The second floor Eugenio Lopez Galleries provides approximately 5,000 square feet of exhibition space with ceilings eighteen feet high, skylights tracing the west and north walls of the building, and concrete floors that appear to float via a carefully crafted reveal that runs the full perimeter of the space where the floor meets the walls. The shifting of the structural box at this level has created an additional quiet and unique gallery space on the north side of the core—a volume ten feet wide and forty feet long, accessed from either end of the main gallery.
The third floor Maja Hoffmann/Luma Foundation Galleries, with approximately 4,000 square feet of exhibition space, boasts a ceiling height of nineteen feet with east and west skylights. On this floor, visitors find the entrance to an exquisite open stairway running fifty feet upward along the building’s north side connecting the third and fourth floors.

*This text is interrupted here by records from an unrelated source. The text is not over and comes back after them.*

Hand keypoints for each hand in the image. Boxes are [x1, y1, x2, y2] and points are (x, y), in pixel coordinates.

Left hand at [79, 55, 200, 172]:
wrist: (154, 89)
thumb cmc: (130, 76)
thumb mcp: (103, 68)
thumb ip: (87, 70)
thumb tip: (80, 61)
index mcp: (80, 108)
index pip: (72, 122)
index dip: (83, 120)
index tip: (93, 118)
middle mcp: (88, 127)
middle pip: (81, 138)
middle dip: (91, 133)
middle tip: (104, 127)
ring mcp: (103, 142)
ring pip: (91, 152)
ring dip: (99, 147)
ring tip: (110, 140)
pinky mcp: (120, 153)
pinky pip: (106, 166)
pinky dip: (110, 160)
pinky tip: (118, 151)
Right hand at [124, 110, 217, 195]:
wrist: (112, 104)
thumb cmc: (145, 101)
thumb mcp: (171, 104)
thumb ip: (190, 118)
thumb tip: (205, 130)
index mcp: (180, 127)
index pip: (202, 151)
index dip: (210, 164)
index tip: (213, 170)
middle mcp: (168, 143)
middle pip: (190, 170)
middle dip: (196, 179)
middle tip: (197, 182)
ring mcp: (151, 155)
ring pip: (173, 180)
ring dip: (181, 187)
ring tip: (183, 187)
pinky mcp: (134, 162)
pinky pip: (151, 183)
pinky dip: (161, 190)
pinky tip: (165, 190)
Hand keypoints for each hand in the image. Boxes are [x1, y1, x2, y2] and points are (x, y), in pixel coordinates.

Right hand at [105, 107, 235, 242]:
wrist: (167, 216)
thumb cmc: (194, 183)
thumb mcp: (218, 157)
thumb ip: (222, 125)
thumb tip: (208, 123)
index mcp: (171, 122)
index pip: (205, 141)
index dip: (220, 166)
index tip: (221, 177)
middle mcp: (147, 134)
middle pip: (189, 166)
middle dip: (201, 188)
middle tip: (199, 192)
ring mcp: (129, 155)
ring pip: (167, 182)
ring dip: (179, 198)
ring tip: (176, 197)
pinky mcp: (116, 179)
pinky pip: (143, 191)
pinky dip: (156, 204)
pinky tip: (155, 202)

A second landing along this flight of stairs offers views through an enormous, punched single-pane window bringing in sweeping natural light. Visitors arrive at the top of these stairs in front of a large window offering vistas westward across SoHo and toward the Hudson—vistas that provide a momentary break in the immersive experience of viewing art and reconnect that experience to the context of the city and the community beyond the Museum’s walls.
On this level, around a fast corner, is the fourth floor Dakis and Lietta Joannou Galleries. At nearly 3,000 square feet it has the smallest floor space of the Museum’s main galleries but also the tallest and most dramatic. Ceilings here are twenty-four feet in height in a space graced by a southern skylight that permits natural light of varied qualities to wash through the galleries during the course of days and seasons and be controlled, as in all of the building’s galleries, through a system of shades beneath the glass.
In the galleries, the steel of the architecture is exposed. The diagonal structural beams of the exterior, rendered white with their spray-on fireproofing material, intumescent paint, appear at interludes. “We want the building to show what it is,” SANAA has stated. “This openness is consistent with the openness of the New Museum and the honesty of the everyday businesses along the Bowery.” The structural steel makes frequent appearances throughout the building.
The fifth floor houses the institution’s new Pauline and Constantine Karpidas Education Center, with a wide expansive west wall of glass looking over Nolita and SoHo with classroom space, a video editing room; a Resource Center with computer stations and the Bowery Artist Tribute; and a space for the institution’s revolutionary Museum As Hub global intra-institutional initiative. On the sixth floor are staff offices, kitchen, restrooms, and meeting spaces. Here, windows wrap around the space on three sides, and polycarbonate sliding panels provide privacy.
On the s eventh floor of the building, the New Museum will offer one of the most arresting multipurpose spaces in downtown Manhattan: The Toby Devan Lewis Sky Room. On this level, an eleven-foot-high, nearly 2,000 square foot space for events and special programs features floor-to-ceiling glass, offering panoramic vistas of the city and an outdoor terrace that runs without interruption around the east and south sides of the building.
The eighth floor of the New Museum building houses mechanical support.